NOTES

A Thousand Plateaus (Book Review)

A Thousand Plateaus by Gilles Deleuze & Felix Guattari

“The question is not: is it true? But: does it work? What new thoughts does it make possible to think? What new emotion does it make possible to feel? What new sensations and perceptions does it open in the body?” Brian Massumi, translator.

There is no way to “review” this book, any more than there is a way to review the experience of witnessing sunlight over the course of one’s life. But there are clearly themes. For instance, the speed with which this book taught me just how much how much work I still have to do in slipping out of my internalization of the State. My habitual duty to sanctioned mind, reinforced by my participation in/with public institutions of all shapes and sizes, including the vanguarded traditions of psychology and philosophy. Have you glimpsed the ways you have performed the supression of your thoughts in the very act of “deciding” what books are worthy of reading? Or the pathways of thought you’ve cut off by reading chapters in the order they were “intended”? I have, and am appalled. Such is the impact of this book. It lays bare thoughts long mulled over in the private inner sanctums of the mind.

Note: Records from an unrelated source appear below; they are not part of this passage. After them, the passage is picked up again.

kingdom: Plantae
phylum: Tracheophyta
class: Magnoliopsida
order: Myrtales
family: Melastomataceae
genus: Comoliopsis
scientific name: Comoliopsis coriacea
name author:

It foregrounds assumptions long forgotten. Makes evident knee-jerk patterns of meaning making.

Recently, while reading a book of poems by Eileen Myles (I Must be Living Twice), I realized that I am far less faithful to linearity when reading poetry. My peripheral vision speaks up. Words enter my awarness in less predictable patterns. I allow myself to play with possible patterns of seeing, reading, circling back. I let myself linger; closing the book to give memories a chance to surface and body sensations a chance to speak. I do this with poetry, yet less so with prose, and even less so with anything I deem to be a “empirical research”. What practives might encourage us to flag points of departure when we engage with the artifacts of other minds? Isn’t that why we read books in the first place? To gather seeds? Do we assume we should only collet the seeds that have been carefully layed out for us, or do we, as with poetic readings, assume the pantry of documented thought is ours to plunder at will?

The partnership that is Deleuze & Guittari is itself worthy of rumination. A philosopher and a psychiatrist building works/worlds between themselves and inviting us to join them in their radical deprioritization of self in service of discovery. I’m reminded of my own explorations of co-discovery. For years I would end my calls with writer/artist Deborah Black with the nagging feeling that we should record and transcribe our dialogues. We could sense there was something other than our individual parts. A third “self” emerging between us. And in recent years it seems I have been gathering evidence to support that the study of such emergence lies at the center of the catalyst that will break the fever dream of this fantasy era of reductionism. A break that will sober us up to the unknowable forms of system thinking/making/researching that have been happening all along outside the fortress walls of certainty.

This is not simply the province of network science. System effects emerge everwhere, especially in the dealings between complex organisms like humans. Weather and traffic patterns are not the only places to question “what are the nodes and what are the edges?“. Complexity modeling can happen in any direction, at any time. A zen science. Although perhaps a bit more greedy than true Zazen, as we are thirsty for moments of stabilized meanings and the surfacing of hypotheses to test. We play with desire long enough to feel a sense of propulsion, yet know in some part of ourselves that it is a temporary folly. We believe in fixed nature long enough to see new ways of breaking it. The song of the rhizome, which Deleuze & Guitarri so clearly have learned to sing, stirs structured/unstructured cacophonies in multiple directions at once. Drunken choirs mashed with eloquent lectures, and all the murmurings between.

As I read this book I observe the need for decentralization. The need for minds to unlearn the habit of localisation. Self at the center. Self against other(s). Incessent tree thinking. Self as root. Memory as root. Desire as root. Are we ready to release upon our tidy thought structures a swarm of tori and rhizomatic proliferation? Can we do so without rupturing the necessary tools of mind-making? What ARE the necessary tools of mind-making? This book provides medicine, but what is the right dose? Why do we allow academics to binge on such medicine, while the average businesswoman scarecely hears of such lenses of self-understanding/self-making/self-unravelling? Deleuze & Guittari are never mentioned in The Economist or the New Yorker. Where do we begin to broaden the participation in this conversation that has been roiling in academia for decades?